Are there restaurants in Petra?

There are two restaurants inside the Archaeological Park, the Nabatean Tent Restaurant and the Basin Restaurant open until 14:30. Both are located close to the museum in Petra, after you past Qasr Al Bint. If you don’t want to sit in a restaurant you can certainly bring a lunch box. On the main trails there are stalls – frankly too many and not a nice vista – to buy something to drink.

Are there toilets in Petra?

Yes, there are toilets in a cave below the Royal Tombs, opposite of the Roman Theatre, and close to the restaurant area.

What should I bring to Petra?

Wear sturdy shoes, comfortable to walk around in all day. Especially in summer bring a hat, sunglasses, sun block, light, covering clothes. In winter it is cold and warmer clothes are needed.

Horse Back Rides, Horse Drawn Carriage, Camels and Donkeys

The admission fee Petra includes a short horse ride from the Visitor Centre to the entrance of the Siq, the canyon. It is about 700 meters and the horse boy walks beside you and expects a tip of 3-5 Jordanian Dinar. They often act annoyed if they don’t receive a tip. There are 10 horse drawn carriages in Petra, first and foremost for elderly and handicapped visitors. These carriages take maximum 2 passengers and operate from the Petra Visitor Centre to the Treasury and back. Keep in mind the Petra terrain is uneven, so it is a bumpy ride. The price is 20 JOD per carriage. Handicapped clients can also obtain a permission to go with the carriage deeper inside Petra, but an advance reservation is to recommend due to the limited numbers of carriages. Inside Petra one can hire a camel or a donkey, price is a matter of negotiation with the owner and depends on the distance. There had been complaints about the maltreatment of animals in Petra. So, by hiring one of the animals make sure it is in good condition and even don’t hesitate to criticize the handler when being cruel. The people live from the work of these animals and have to get the message, badly treated animal means no clients and no income. Especially donkeys have a low status. And their hooves causing erosion to the sandstone stairs.

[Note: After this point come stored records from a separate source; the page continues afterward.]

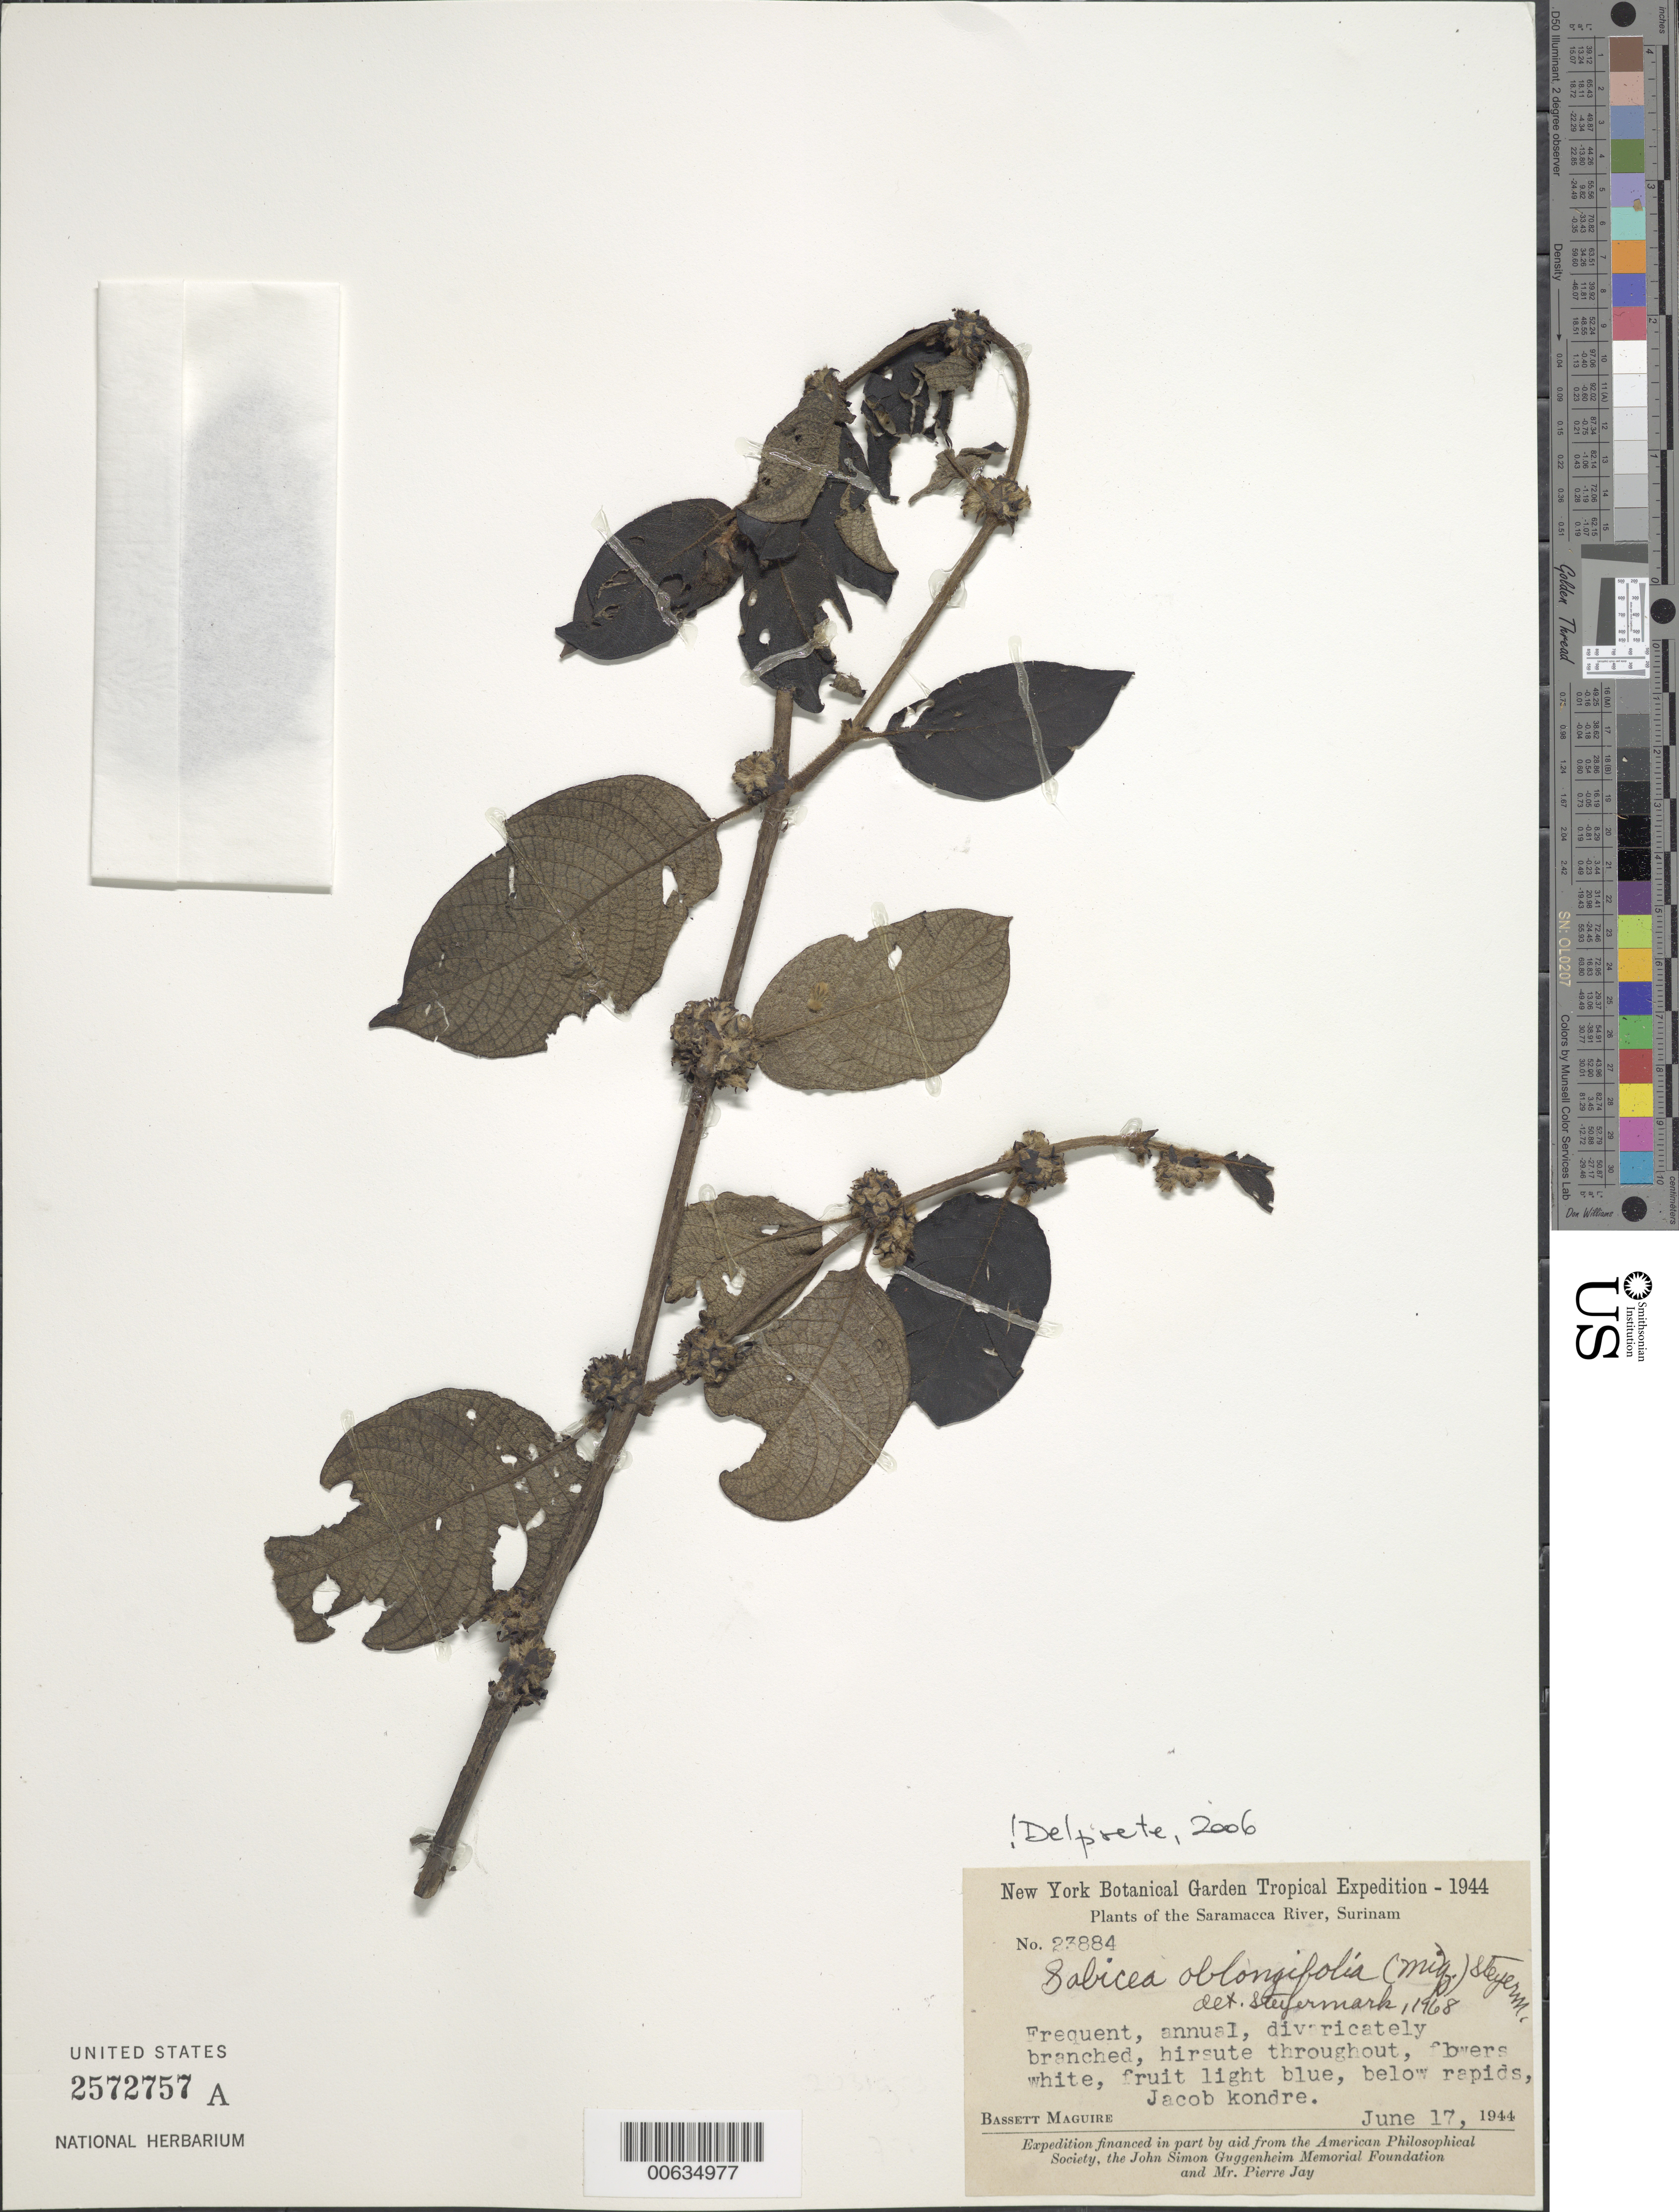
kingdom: Plantae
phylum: Tracheophyta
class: Magnoliopsida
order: Gentianales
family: Rubiaceae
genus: Sabicea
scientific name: Sabicea oblongifolia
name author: (Miq.) Steyerm.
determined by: Delprete, P. G., Herb. de Guyane Cay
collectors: B. Maguire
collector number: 23884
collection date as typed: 17-Jun-44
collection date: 1944-06-17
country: Suriname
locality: Jacob Kondre village, Saramacca River headwaters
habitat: Below rapids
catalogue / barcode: US 2572757A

Like in all tourist sites you find in Petra stalls and eager sellers trying to make a deal with souvenirs. Some are persistent and if you feel hassled, it is best to ignore the offers and just shake your head assigning you to have no interest. Don’t buy rock fragments, encouraging vendors to break fragments from the Petra monuments, or fall for faked Nabatean coins.

Responsible Tourism

Unfortunately, it is necessary to say, don’t drop litter when in Petra. This had been becoming over the past years a problem and though the park authorities deemed it necessary to place many rubbish bins over the site (not really appropriate for an ancient place like Petra), a big part of our contemporary humans have still difficulties and get rid of their waste wherever they stand. Actually, the best is to take your rubbish with you and dispose of it outside the park, certainly in a bin. And yes, don’t draw graffiti, don’t use caves as toilets, and don’t climb on the fragile sandstone monuments.